Nepali aid often faces difficulty in implementation. While Nepalis are receptive to foreign aid, their own government often fails to support its people. Aid groups came and went, and she was left with a small sum of rupees, not enough to support the destruction she faced. Across Bungamati I heard similar stories. Aid distribution remains shoddy, partly due to a shaky government's influences. Some believe money trickled through the government ends up in the pockets of government officials, rather than to its needy citizens. NGO and local help seem more productive, but still slow moving.
Bungamati lies at the edge of the Kathmandu valley, close to the Himalayan foothills. Carefully crafted woodcarvings that outline its homes' rooves and windows represent the village's Newari craftsman history. Newaris are considered the original inhabitants of the Kathmandu valley. Their language and culture dominate Hindu and Buddhist traditions central to Nepali life. This ancient history must be matched with rigorous rebuilding efforts to preserve it.

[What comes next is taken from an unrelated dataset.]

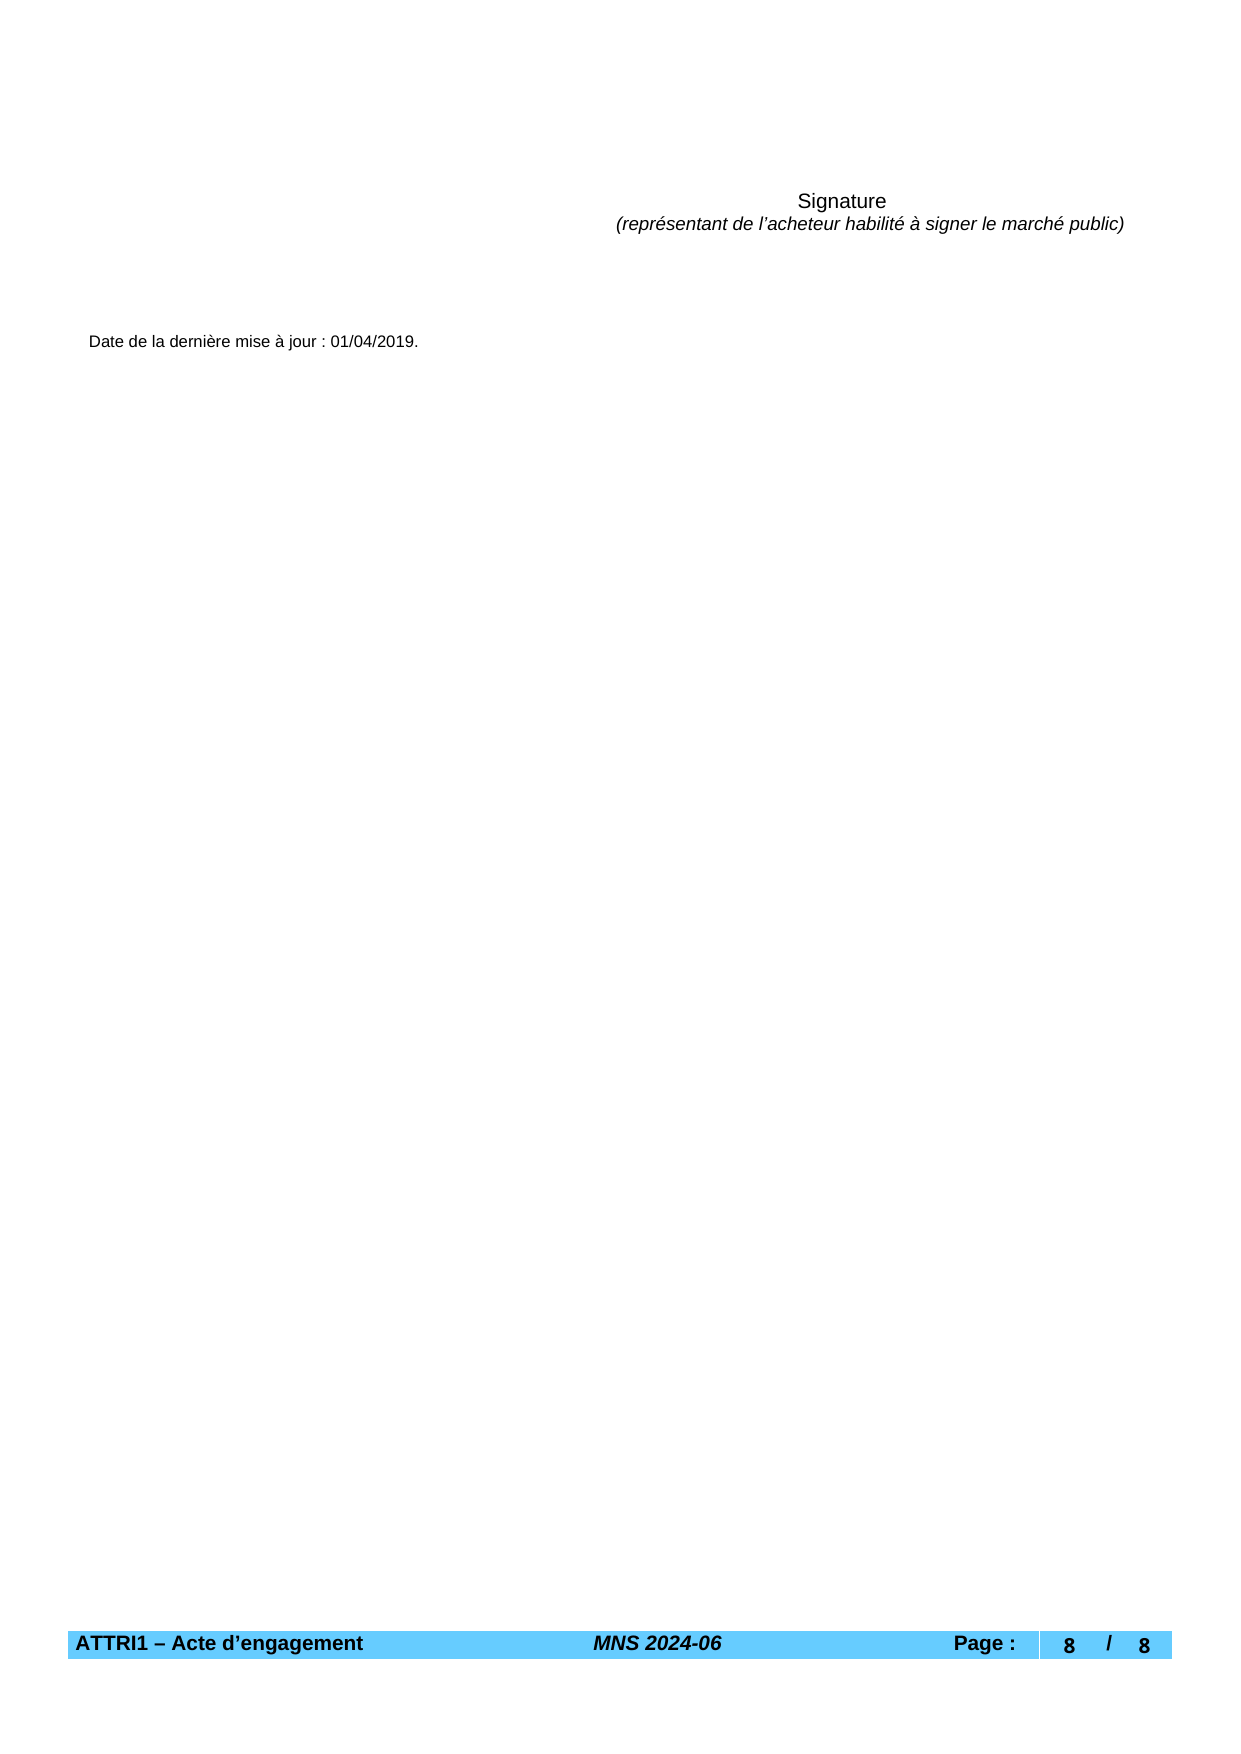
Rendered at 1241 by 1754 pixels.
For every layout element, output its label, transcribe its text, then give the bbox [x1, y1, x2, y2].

Throughout the village, empty homes lie standing or crumbling. They are too dangerous to live in, too expensive to take down. They stand as daily reminders to the villager's suffering. Now, most of Bungamati's residents live in temporary shelters, even one and a half years later. They are small aluminum siding homes, one room, and stand strong in the summer monsoon. One family moved out from their brick and mud home immediately after the earthquake struck, and spent the next three days building the shelter they still call home. Others have moved to their fields, down the hill, many into the 297 plywood structures the NGO Danish People's Aid built last year. Although the NGO promised many more homes, government disputes prevented their implementation. To villagers, there is no hope for aid anymore. Their help must come from within.
Ouside Iragansh's home, through a courtyard, past vast piles of bricks, a team of village men and women press together bricks with cement. They are at the start of a years long project of temple construction. In the hot Nepali sun, they build their structure against a backdrop of collapsing homes. One building's floors have completely fallen through, leaving just an open facade, with window frames that show the color of the sky. These community members will continue to stare at the destruction until their project is complete. To these resilient Nepalis, carrying on is the only choice, one day at a time, one brick at a time.